Un moyen de transport économique…
Lorsque l’on parle du train, le prix des trajets est la question qui fâche. Dans un sondage d’avril 2023, le collectif Réseau Action Climat révèle que 40 % des Français·es jugent le train « pas économique par rapport à d’autres moyens de transport ». Parmi eux, 22 % trouvent que les tarifs sont en permanence trop chers. Et ils n’ont pas tort : selon Greenpeace, en Europe, les billets de train sont en moyenne deux fois plus chers que les billets d’avion pour un même trajet.

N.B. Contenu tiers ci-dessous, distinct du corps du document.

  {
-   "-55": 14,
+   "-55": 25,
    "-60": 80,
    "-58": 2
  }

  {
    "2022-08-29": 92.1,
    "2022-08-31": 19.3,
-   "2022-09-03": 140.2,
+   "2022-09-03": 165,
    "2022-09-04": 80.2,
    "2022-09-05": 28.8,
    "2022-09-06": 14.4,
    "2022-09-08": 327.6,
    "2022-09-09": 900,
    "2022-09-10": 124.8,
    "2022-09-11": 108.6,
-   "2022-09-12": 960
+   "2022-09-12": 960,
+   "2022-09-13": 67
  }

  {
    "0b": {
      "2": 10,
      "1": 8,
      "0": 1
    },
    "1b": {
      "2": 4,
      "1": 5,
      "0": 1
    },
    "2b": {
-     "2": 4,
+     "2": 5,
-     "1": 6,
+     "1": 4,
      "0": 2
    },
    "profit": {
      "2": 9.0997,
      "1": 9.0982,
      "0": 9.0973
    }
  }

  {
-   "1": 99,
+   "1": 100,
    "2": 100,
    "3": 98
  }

La volonté d’engagement pour la préservation du climat existe bel et bien chez les voyageurs·euses, mais elle ne surpasse pas celle de la préservation du porte-monnaie. Pour être en phase avec les enjeux écologiques auxquels nous faisons face, le train peut être salvateur, à condition d’adopter un modèle économique réaliste.

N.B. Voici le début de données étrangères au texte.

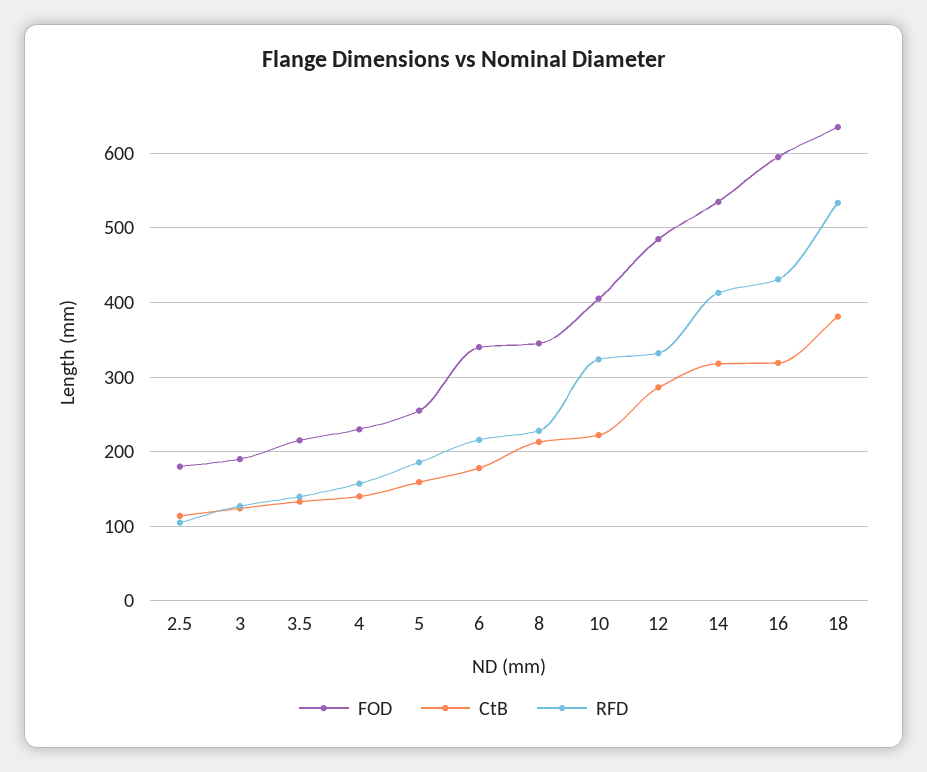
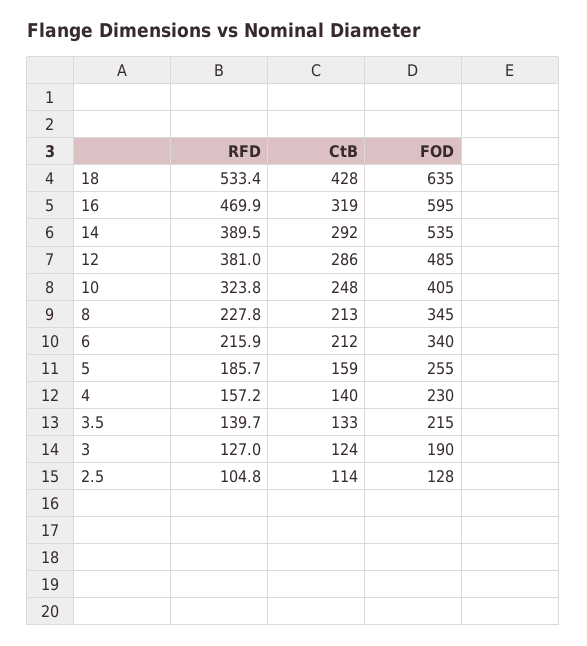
  {
    "FOD": {
-     "2.5": 180,
+     "2.5": 128,
      "3": 190,
      "3.5": 215,
      "4": 230,
      "5": 255,
      "6": 340,
      "8": 345,
      "10": 405,
      "12": 485,
      "14": 535,
      "16": 595,
      "18": 635
    },
    "CtB": {
      "2.5": 114,
      "3": 124,
      "3.5": 133,
      "4": 140,
      "5": 159,
-     "6": 180,
+     "6": 212,
      "8": 213,
-     "10": 220,
+     "10": 248,
      "12": 286,
-     "14": 320,
+     "14": 292,
      "16": 319,
-     "18": 380
+     "18": 428
    },
    "RFD": {
      "2.5": 104.8,
      "3": 127,
      "3.5": 139.7,
      "4": 157.2,
      "5": 185.7,
      "6": 215.9,
      "8": 227.8,
      "10": 323.8,
-     "12": 330,
+     "12": 381,
-     "14": 410,
+     "14": 389.5,
-     "16": 430,
+     "16": 469.9,
      "18": 533.4
    }
  }

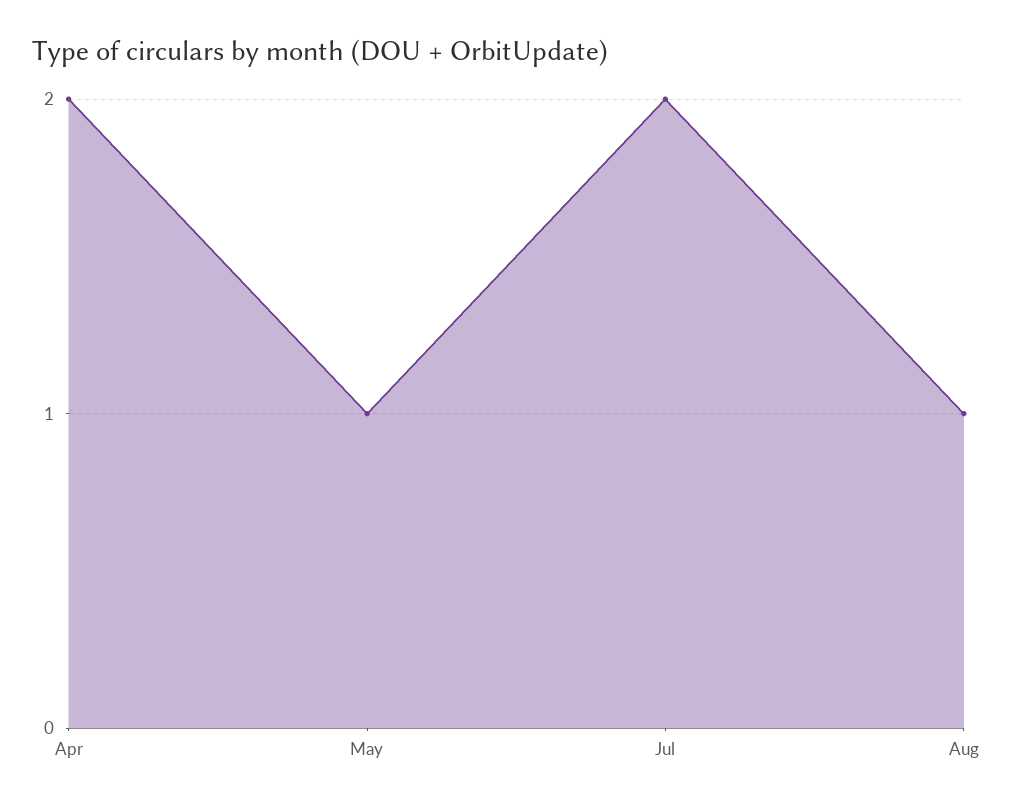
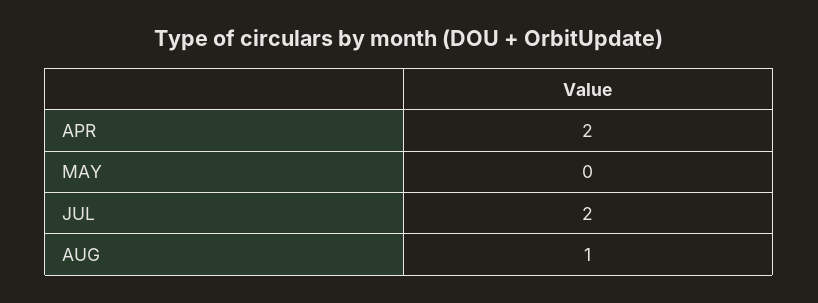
  {
    "Apr": 2,
-   "May": 1,
+   "May": 0,
    "Jul": 2,
    "Aug": 1
  }

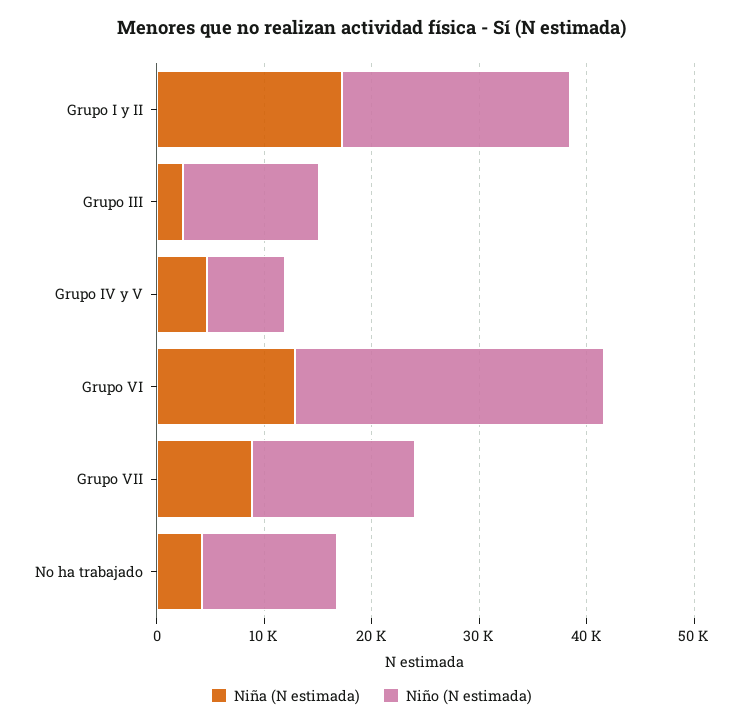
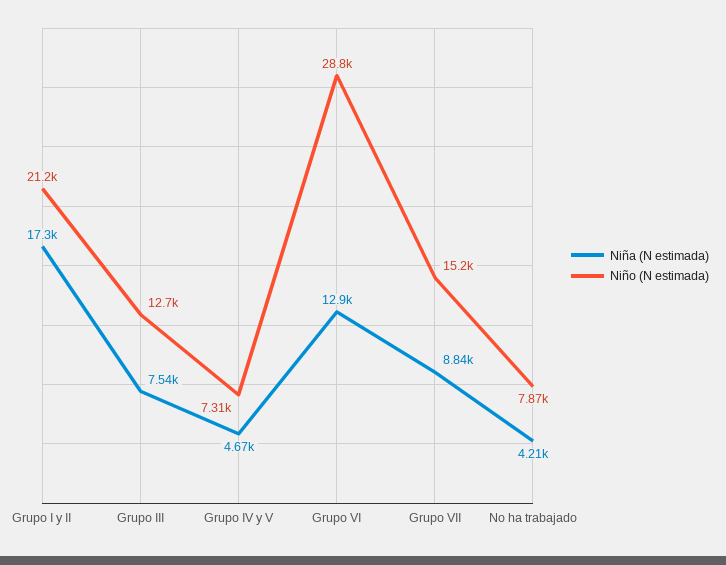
  {
    "Niña (N estimada)": {
      "Grupo I y II": 17300,
-     "Grupo III": 2000,
+     "Grupo III": 7540,
      "Grupo IV y V": 4670,
      "Grupo VI": 12900,
      "Grupo VII": 8840,
      "No ha trabajado": 4210
    },
    "Niño (N estimada)": {
      "Grupo I y II": 21200,
      "Grupo III": 12700,
      "Grupo IV y V": 7310,
      "Grupo VI": 28800,
      "Grupo VII": 15200,
-     "No ha trabajado": 12000
+     "No ha trabajado": 7870
    }
  }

En France, alors que le secteur aérien bénéficie d’avantages fiscaux, comme l’absence de taxe sur le kérosène ou des réductions de TVA, le ferroviaire souffre du manque d’investissement de l’État et de droits de péages exorbitants qui se répercutent directement sur le prix des billets. Ces droits de péages sont récoltés par SNCF Réseaux, société anonyme à capitaux publics et filiale de la SNCF.
Le résultat, c’est un secteur ferroviaire à cheval entre public et privé, qui fait fluctuer les prix et les disponibilités en fonction de la demande comme le ferait une entreprise, sans pour autant être complètement ouvert à une concurrence low-cost comme le fait le secteur aérien. Pour que le train puisse devenir une véritable alternative à l’avion et répondre au mieux à l’urgence écologique, il faudra choisir son camp. D’un côté, une privatisation assumée accompagnée du développement d’une offre low-cost. De l’autre, un retour vers un service public très subventionné et aux tarifs fixes et sociaux, à la manière de nos voisins allemands et de leur Pass Rail qui offre un accès illimité au réseau ferroviaire national pour 49 euros par mois.
Finalement, la responsabilité dépasse le simple choix des voyageurs·euses. Tant que le train restera sur un modèle instable et disproportionné, il n’aura aucune chance de rivaliser avec l’avion. La volonté et l’engagement de la population pour le climat doivent être suivis et encouragés par les entreprises et gouvernements.